*TASK REQUIREMENTS*
Rewrite the exploration vs exploitation text, beginning at the words "Every MCTS playout" and stopping after "that needs 100,000.", with "hopeless branches" in place of "dead ends".

Exploration vs Exploitation

Every MCTS playout faces the same tension: go deeper on the best-looking branch (exploit) or try something less visited (explore). Get this balance wrong and the search either fixates on a local optimum or wastes visits on dead ends.

This library exposes five independent mechanisms that control the explore/exploit tradeoff. Each operates at a different stage of the search. Understanding how they interact is the difference between a search that converges in 1,000 playouts and one that needs 100,000.

The bandit problem

A gambler faces k slot machines with unknown payout distributions. Each pull yields a reward drawn from the machine's distribution. The gambler wants to maximize cumulative reward over n pulls.

The formal measure of failure is regret: the difference between the reward you accumulated and the reward you would have accumulated had you always pulled the best arm. A strategy with zero regret pulls the best arm every time, which is impossible since you do not know which arm is best.

Lai and Robbins (1985) proved that no strategy can achieve regret growing slower than O(ln n). Any strategy that explores less will eventually be trapped on a suboptimal arm. Any strategy that explores more wastes pulls unnecessarily.

UCB1 and optimism

UCB1 achieves the optimal O(ln n) regret bound with a simple principle: be optimistic in the face of uncertainty.

For each arm, compute an upper confidence bound on its true mean. Select the arm whose upper bound is highest. If an arm has been pulled many times, its confidence interval is tight and the bound is close to the empirical mean. If an arm has been pulled few times, the interval is wide and the bound is high -- optimistically assuming it might be good.

*DATA EXTRACT*
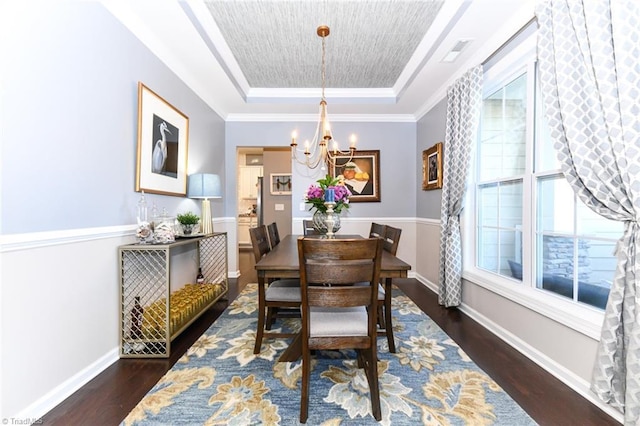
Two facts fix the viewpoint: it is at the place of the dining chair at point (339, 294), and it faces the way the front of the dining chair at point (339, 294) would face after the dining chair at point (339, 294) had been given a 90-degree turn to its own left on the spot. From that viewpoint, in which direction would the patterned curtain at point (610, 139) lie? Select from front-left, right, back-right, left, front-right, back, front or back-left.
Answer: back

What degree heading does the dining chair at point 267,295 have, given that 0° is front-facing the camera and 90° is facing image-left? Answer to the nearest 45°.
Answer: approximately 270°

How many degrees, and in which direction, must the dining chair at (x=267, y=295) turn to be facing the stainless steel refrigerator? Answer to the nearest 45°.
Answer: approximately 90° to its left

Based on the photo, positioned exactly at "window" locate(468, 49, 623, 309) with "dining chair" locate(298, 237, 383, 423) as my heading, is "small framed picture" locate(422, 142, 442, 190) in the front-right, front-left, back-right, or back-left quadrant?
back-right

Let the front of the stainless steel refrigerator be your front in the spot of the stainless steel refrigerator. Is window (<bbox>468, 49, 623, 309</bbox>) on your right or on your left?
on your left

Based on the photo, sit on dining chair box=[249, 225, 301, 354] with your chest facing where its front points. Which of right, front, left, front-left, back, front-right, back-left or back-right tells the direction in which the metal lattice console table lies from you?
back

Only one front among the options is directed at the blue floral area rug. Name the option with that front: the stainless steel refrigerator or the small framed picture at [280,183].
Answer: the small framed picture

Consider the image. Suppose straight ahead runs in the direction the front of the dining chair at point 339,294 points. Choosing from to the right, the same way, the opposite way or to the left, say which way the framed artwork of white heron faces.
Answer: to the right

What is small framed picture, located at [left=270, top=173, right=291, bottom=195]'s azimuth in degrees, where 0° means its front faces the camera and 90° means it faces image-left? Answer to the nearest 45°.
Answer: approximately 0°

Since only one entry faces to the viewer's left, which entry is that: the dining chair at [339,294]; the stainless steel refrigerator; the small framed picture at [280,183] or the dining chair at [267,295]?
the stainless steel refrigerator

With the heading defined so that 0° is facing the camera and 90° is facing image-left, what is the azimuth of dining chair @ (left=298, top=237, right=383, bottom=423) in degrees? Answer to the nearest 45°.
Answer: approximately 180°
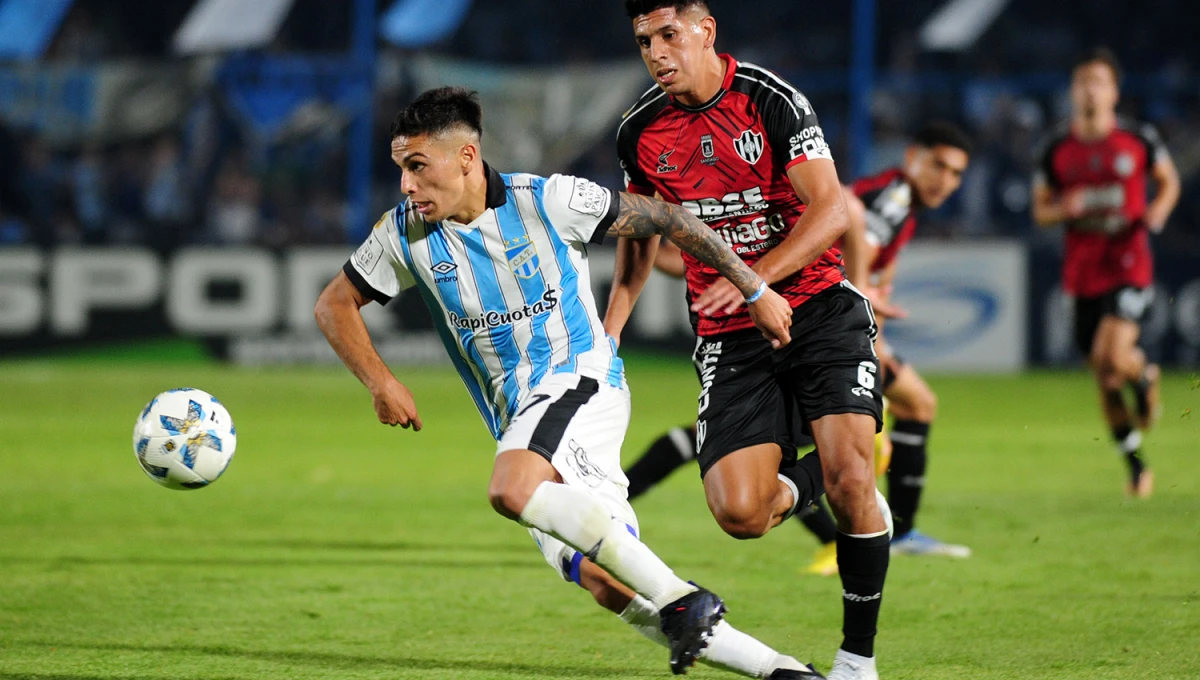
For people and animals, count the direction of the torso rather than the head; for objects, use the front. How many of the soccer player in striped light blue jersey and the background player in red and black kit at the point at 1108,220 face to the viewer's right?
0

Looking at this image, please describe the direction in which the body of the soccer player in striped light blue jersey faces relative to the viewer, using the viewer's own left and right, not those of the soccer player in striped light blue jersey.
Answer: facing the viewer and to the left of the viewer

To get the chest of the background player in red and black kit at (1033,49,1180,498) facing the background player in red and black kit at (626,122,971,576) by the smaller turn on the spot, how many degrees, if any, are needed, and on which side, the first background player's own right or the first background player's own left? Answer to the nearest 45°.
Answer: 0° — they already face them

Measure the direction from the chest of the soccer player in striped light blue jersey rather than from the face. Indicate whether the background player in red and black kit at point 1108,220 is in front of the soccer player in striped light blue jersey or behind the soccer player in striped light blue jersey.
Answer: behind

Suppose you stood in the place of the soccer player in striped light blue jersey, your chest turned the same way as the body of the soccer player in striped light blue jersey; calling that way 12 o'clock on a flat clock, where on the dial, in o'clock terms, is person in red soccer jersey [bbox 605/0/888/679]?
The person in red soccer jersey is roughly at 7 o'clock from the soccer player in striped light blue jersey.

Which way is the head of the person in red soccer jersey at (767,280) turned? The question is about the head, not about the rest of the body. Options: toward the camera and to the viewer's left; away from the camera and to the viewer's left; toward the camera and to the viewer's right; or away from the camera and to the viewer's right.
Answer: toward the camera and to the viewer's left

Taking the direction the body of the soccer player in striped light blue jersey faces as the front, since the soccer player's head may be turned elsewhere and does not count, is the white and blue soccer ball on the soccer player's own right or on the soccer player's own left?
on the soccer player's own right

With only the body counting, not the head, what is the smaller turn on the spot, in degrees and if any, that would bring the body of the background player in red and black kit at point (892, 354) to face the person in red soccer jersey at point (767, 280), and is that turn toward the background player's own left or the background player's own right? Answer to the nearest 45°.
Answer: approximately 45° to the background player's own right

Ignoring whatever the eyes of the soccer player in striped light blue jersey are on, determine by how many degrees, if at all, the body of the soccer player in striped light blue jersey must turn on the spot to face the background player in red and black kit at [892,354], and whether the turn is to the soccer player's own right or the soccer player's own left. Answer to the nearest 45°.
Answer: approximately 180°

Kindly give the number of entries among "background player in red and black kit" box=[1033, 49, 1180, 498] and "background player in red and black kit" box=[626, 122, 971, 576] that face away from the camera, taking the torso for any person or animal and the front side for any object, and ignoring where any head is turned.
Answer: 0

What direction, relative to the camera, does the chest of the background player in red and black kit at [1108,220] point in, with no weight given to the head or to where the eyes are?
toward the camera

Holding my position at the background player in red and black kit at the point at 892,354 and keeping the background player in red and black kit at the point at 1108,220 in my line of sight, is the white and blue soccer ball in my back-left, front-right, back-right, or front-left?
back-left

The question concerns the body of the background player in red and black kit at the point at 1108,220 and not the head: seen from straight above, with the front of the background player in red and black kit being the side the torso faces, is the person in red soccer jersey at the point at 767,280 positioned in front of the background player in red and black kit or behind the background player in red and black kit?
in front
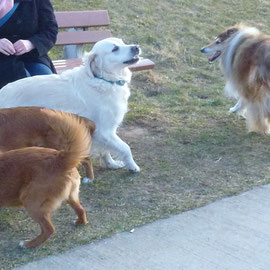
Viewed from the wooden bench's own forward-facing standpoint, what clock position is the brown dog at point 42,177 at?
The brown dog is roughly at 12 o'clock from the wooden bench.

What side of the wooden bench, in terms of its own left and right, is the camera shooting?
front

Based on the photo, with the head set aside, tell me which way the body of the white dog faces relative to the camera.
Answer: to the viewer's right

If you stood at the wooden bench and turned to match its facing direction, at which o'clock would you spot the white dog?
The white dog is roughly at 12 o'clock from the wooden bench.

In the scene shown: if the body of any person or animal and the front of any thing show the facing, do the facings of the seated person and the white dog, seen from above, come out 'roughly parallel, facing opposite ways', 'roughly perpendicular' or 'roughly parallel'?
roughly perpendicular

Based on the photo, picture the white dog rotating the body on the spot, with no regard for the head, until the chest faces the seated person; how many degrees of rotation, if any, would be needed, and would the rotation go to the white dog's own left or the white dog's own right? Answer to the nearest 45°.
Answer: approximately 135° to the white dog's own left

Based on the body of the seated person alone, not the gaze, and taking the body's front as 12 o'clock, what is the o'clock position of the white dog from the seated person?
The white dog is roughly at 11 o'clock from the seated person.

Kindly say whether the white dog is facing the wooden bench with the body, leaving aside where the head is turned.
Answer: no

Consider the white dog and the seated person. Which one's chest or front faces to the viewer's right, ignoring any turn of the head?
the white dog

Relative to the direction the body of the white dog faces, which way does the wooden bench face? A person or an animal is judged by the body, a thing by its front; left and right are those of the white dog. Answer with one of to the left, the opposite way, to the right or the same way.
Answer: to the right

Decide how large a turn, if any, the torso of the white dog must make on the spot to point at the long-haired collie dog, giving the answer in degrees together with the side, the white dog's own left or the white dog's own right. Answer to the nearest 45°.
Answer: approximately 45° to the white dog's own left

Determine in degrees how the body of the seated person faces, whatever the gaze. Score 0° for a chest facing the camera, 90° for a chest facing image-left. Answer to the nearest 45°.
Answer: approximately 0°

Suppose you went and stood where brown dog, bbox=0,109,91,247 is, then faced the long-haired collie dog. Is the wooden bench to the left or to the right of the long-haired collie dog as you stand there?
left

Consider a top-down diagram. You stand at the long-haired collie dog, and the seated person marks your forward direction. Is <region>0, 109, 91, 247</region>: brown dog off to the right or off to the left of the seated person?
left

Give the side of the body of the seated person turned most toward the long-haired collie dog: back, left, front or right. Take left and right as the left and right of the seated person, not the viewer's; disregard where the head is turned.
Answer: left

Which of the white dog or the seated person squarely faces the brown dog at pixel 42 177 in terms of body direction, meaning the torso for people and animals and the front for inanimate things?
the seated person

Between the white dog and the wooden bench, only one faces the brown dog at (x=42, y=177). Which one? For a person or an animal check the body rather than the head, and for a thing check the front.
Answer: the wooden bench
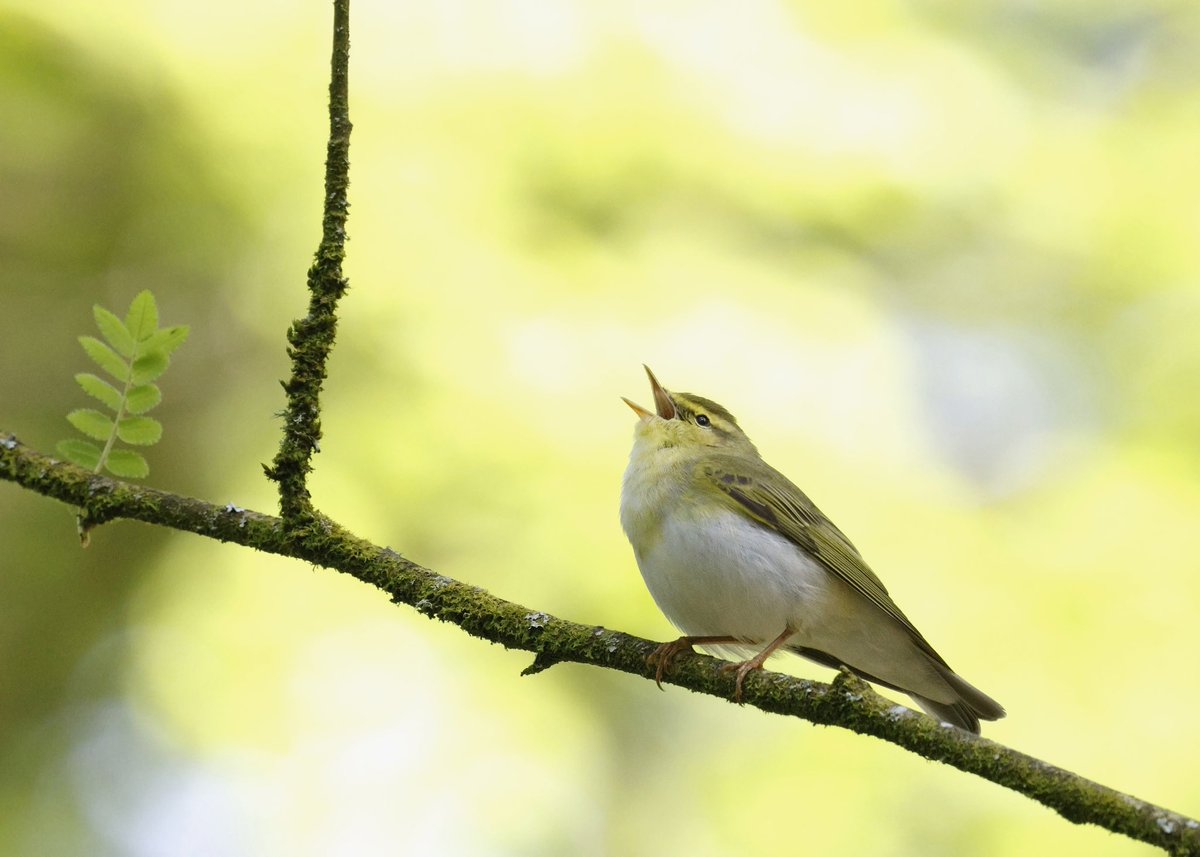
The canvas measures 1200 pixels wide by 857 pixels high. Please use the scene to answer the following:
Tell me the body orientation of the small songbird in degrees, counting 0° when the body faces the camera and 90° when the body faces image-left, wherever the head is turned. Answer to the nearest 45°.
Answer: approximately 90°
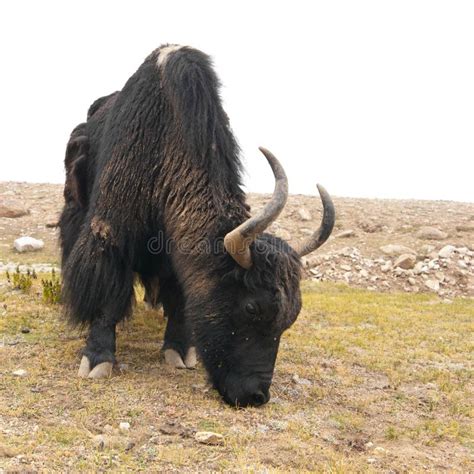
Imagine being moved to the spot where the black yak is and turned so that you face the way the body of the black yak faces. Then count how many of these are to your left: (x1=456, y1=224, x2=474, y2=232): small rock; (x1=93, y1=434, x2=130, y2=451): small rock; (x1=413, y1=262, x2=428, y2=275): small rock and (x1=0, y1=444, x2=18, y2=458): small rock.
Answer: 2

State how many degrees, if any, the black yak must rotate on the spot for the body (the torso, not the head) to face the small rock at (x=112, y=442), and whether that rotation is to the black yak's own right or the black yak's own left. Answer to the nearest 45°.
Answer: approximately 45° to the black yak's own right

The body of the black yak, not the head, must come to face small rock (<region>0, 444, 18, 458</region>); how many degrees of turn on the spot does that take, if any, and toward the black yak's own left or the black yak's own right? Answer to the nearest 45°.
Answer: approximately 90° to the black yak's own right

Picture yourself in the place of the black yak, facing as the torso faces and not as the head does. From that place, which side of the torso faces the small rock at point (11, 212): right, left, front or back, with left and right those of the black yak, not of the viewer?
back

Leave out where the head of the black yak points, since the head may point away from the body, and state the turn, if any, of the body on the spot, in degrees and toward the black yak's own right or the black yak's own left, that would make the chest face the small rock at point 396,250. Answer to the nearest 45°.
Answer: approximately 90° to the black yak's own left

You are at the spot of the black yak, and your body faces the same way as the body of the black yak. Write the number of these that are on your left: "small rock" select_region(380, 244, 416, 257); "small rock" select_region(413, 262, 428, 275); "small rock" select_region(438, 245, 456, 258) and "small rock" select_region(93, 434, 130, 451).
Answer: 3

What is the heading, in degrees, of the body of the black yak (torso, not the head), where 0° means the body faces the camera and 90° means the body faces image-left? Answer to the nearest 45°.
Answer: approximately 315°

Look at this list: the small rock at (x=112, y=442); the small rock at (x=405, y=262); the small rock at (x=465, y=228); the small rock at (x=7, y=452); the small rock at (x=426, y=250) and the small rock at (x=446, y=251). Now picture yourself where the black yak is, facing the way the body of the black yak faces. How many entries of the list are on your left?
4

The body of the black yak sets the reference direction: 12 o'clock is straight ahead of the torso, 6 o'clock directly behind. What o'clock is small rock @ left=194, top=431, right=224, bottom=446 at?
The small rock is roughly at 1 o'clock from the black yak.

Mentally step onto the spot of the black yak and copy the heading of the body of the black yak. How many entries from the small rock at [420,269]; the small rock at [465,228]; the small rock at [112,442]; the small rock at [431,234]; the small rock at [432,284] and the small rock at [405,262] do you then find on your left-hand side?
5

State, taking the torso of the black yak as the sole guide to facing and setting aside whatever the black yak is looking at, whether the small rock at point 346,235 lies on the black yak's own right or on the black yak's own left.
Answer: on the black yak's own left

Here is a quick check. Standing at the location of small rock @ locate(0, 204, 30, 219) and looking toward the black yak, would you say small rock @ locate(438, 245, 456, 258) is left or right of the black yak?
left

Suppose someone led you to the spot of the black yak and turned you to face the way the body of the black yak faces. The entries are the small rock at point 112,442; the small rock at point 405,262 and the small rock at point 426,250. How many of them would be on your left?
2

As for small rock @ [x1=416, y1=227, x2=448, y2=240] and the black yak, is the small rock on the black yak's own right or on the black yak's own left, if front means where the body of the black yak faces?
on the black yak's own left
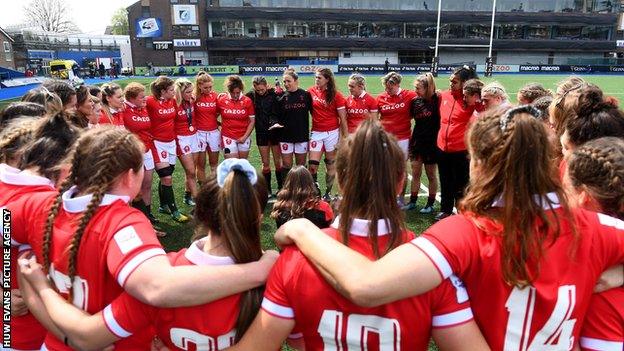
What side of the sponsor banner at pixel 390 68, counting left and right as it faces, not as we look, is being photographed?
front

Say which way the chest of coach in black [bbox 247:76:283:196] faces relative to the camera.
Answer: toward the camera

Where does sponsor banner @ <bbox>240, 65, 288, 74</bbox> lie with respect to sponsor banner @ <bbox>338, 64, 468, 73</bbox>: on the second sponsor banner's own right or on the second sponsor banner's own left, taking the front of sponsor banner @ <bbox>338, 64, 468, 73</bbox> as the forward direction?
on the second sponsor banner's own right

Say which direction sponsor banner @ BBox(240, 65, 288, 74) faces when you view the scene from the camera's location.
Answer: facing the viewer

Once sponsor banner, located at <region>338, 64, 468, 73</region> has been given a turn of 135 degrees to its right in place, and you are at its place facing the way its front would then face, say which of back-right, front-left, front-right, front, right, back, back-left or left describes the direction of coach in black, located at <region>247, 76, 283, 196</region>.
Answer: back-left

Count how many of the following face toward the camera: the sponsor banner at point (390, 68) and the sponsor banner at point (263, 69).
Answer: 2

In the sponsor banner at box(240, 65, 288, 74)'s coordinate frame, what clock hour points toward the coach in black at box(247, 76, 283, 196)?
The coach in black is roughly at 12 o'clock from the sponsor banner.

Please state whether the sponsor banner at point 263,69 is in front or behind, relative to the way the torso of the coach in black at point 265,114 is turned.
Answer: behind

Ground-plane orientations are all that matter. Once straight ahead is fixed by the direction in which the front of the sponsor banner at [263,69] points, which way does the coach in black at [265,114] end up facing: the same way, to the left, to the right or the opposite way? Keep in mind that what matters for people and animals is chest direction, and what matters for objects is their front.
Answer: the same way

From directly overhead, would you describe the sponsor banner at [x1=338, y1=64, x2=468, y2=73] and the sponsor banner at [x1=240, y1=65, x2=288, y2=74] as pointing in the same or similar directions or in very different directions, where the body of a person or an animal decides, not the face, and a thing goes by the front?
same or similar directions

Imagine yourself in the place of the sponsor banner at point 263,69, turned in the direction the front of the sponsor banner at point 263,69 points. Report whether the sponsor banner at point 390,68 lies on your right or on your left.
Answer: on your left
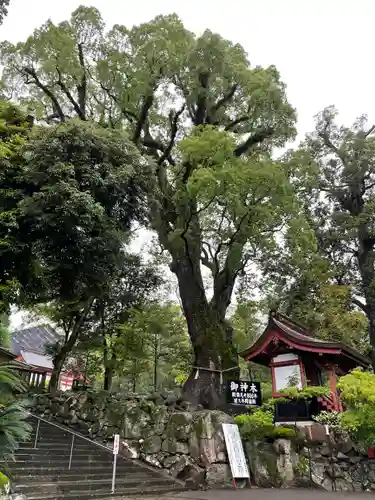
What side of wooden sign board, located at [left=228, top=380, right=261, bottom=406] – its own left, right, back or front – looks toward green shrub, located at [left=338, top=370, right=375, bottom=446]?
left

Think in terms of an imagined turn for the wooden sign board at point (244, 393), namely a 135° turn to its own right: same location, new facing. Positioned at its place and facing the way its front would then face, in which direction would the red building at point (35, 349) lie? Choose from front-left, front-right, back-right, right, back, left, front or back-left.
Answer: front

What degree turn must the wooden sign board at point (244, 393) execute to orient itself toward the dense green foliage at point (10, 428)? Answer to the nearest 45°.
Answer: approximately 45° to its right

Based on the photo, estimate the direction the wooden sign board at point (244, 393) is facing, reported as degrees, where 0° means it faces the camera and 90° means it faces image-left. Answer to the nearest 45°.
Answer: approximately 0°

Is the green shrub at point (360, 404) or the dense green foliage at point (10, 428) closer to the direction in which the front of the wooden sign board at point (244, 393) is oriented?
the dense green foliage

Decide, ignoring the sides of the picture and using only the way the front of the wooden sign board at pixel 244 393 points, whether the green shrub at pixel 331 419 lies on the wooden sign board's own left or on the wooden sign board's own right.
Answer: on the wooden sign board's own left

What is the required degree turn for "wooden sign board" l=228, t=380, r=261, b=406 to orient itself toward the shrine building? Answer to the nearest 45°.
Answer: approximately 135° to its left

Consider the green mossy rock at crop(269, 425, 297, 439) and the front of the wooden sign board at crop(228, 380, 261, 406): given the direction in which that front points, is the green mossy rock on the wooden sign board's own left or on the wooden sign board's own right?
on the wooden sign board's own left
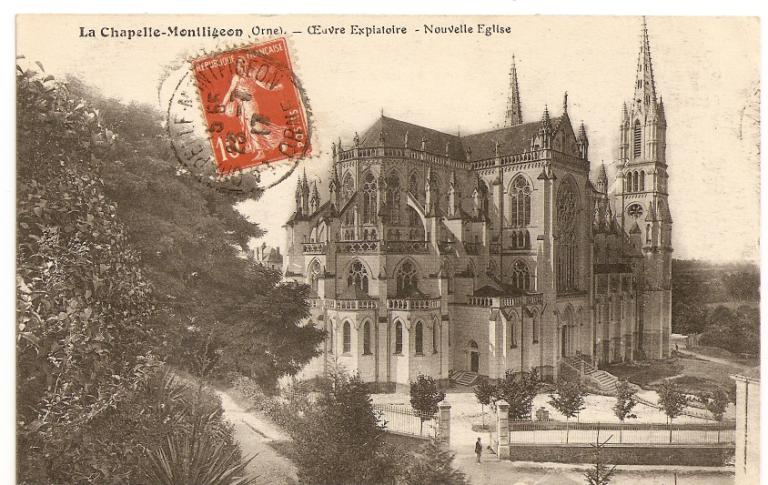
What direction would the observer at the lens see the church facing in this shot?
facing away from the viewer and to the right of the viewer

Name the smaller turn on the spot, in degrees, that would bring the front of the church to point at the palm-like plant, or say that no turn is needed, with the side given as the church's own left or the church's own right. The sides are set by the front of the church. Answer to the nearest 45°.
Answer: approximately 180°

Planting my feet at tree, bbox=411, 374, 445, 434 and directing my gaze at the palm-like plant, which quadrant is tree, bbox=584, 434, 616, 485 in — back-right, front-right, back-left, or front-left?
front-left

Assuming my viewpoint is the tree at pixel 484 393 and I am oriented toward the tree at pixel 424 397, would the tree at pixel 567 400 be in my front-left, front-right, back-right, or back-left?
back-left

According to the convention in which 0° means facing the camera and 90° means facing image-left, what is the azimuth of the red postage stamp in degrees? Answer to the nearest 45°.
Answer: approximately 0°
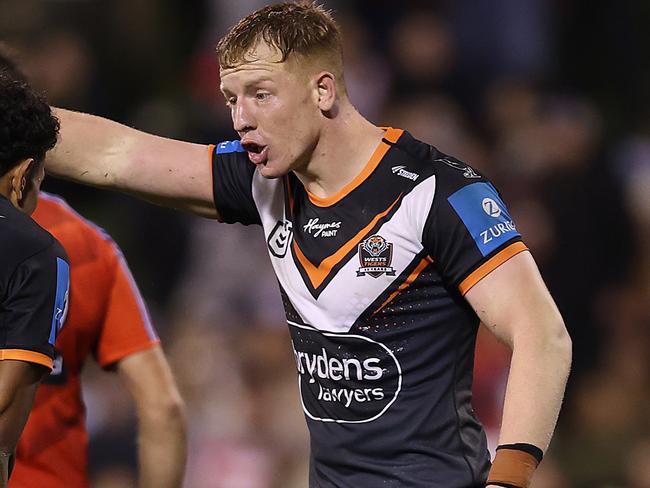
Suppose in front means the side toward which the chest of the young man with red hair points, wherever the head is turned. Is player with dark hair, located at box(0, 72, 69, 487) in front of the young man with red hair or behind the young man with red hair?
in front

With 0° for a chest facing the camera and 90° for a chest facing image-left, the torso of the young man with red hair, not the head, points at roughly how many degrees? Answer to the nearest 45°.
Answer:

*TASK RESPONSE*
Every MCTS playout faces the same tension: go deeper on the best-looking branch (exploit) or try something less visited (explore). Get this balance wrong and the search either fixates on a local optimum or wastes visits on hopeless branches.

This library exposes five independent mechanisms that control the explore/exploit tradeoff. Each operates at a different stage of the search. Understanding how they interact is the difference between a search that converges in 1,000 playouts and one that needs 100,000.